Previous characterization of N- and C-terminal US28 mutations demonstrated the importance of particular US28 domains in receptor signaling and endocytosis. The US28 C-tail is necessary and sufficient to confer efficient endocytosis to US28 and heterologous CKR (3). C-terminal truncations of US28 (ΔC36, ΔC40, and ΔC54) have revealed modulatory effects on either classical G protein-mediated phospholipase C-β (PLC-β) signaling, engagement of the p38 MAP kinase pathway, or activation of NF-κB and CREB transcription factors (3, 5, 12). Mutation of the highly conserved arginine within the transmembrane III DRY motif abolished constitutive G protein-mediated signaling, but the mutant protein retained constitutive endocytosis (3).

Models for the in vivo function of HCMV-encoded CKRs have utilized mouse and rat CMVs (MCMV and RCMV, respectively). We previously established that the MCMV homologue of HCMV UL33 (M33) is important for salivary gland tropism and establishment of and/or reactivation from latency (1315).
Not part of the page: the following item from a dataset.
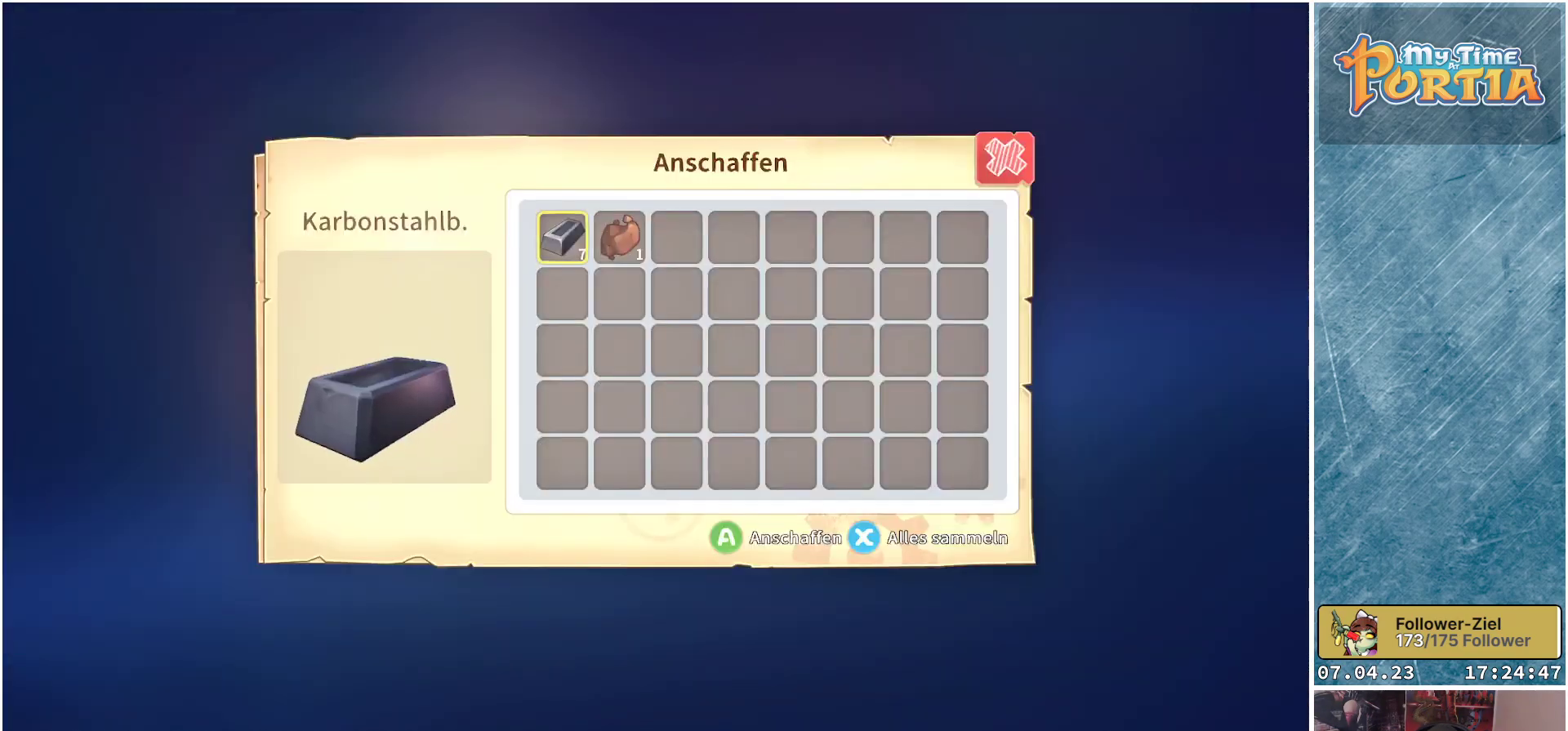
{"buttons": [], "left_stick": "center", "right_stick": "center", "events": []}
Mutagenesis of M33 demonstrated that while salivary gland tropism was partly preserved in the absence of the M33 C tail, it was highly dependent on M33 G protein coupling (14). In contrast, MCMV latency and/or reactivation was substantially reduced with mutation of either the DRY motif or the M33 C tail, suggesting that both G protein-dependent and -independent mechanisms are important for the latency phenotype (16; H. E. Farrell and N. Davis-Poynter, unpublished observations). Notably, we demonstrated that wild-type (wt) HCMV US28 can partially substitute for the role of M33 in vivo, thus providing the first surrogate animal model to probe the mechanisms of action of US28 (16).

Given the importance of the M33 TMIII DRY and C-tail motifs in vivo, we investigated the roles of analogous motifs of US28 on M33 complementation in vivo. US28 mutants comprised either a point mutation disrupting the DRY motif (US28R129Q), a truncation of the C terminus (US28ΔC54), or a dual R129Q/ΔC54 mutant (US28RQ/ΔC54). A US28 mutant with a deletion of N-terminal residues (US28ΔN[2-16]), which disrupted fractalkine binding (17, 18), was included as a control in some studies.

Expression constructs were tagged with hemagglutinin (HA) at the N terminus; recombinant viruses derived from the wild-type (wt) MCMV strain K181 (Perth) are described in Table 1. Statistical analyses were conducted using GraphPad Prism v 5.0.

Table 1.

Descriptions of recombinant viruses

Virus Description of altered MCMV M33 locus Source or reference
ΔM33/Za M33 null via lacZ insertion KΔ33BT2 (15)
ΔM33/STOP M33 null via premature stop codon 16
M33R131Q M33 point mutant defective for G protein-coupled signaling 14
wt US28 Replaced by wild-type US28 (HCMV strain AD169) 16
US28R129Q Replaced by US28 defective for G protein-coupled signaling Recombination plasmid (JX183618b)
US28ΔC54 Replaced by US28 deleted of C-terminal 54 amino acids Recombination plasmid (JX183619b)
US28RQ/ΔC54 Replaced by US28 with both the R129Q point mutation and ΔC54 truncation Recombination plasmid (JX183621b)
a

ΔM33/Z was the parent virus for all other recombinants.

b

GenBank accession number of the plasmid used to generate the virus recombinant, according to published methods (1416).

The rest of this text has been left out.